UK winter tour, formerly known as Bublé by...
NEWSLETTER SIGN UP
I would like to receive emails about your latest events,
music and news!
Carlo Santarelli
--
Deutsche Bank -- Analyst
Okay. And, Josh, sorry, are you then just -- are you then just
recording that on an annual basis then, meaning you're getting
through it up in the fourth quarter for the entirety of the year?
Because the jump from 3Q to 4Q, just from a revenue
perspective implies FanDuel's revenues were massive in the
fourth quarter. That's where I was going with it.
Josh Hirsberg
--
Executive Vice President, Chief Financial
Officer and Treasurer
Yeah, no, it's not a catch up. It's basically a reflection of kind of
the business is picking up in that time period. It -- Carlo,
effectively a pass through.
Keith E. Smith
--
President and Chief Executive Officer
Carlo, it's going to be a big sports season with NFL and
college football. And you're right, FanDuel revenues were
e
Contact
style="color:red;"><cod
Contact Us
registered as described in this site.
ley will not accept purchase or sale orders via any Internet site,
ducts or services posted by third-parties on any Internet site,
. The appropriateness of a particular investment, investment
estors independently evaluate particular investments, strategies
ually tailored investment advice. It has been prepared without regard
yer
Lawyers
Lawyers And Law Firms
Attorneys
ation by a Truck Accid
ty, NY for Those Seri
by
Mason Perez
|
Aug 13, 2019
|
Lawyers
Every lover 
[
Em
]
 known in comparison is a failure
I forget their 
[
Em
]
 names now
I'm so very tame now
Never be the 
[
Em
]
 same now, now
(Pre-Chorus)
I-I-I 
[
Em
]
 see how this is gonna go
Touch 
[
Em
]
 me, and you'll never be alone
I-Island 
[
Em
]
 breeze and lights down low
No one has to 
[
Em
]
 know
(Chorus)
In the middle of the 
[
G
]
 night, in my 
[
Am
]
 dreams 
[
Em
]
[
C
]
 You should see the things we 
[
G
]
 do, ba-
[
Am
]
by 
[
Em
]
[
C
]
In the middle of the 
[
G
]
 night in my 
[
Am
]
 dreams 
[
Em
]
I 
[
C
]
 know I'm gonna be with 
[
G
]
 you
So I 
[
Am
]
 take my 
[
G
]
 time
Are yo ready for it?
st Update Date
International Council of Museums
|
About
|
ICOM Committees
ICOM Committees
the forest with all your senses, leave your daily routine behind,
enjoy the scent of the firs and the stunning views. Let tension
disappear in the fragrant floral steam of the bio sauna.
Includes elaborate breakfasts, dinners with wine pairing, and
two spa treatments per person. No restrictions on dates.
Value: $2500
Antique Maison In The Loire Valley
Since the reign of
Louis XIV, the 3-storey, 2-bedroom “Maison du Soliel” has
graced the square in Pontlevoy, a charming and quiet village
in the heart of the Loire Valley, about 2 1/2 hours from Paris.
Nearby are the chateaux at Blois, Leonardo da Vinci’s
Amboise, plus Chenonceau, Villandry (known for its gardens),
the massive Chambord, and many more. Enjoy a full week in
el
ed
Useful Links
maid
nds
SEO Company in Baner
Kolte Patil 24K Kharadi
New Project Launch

## TASK REQUIREMENTS
Tally the lines in the data above that contain the string "through", counting only matches with the same letter case, and state only the number.

## RESULT BELOW
2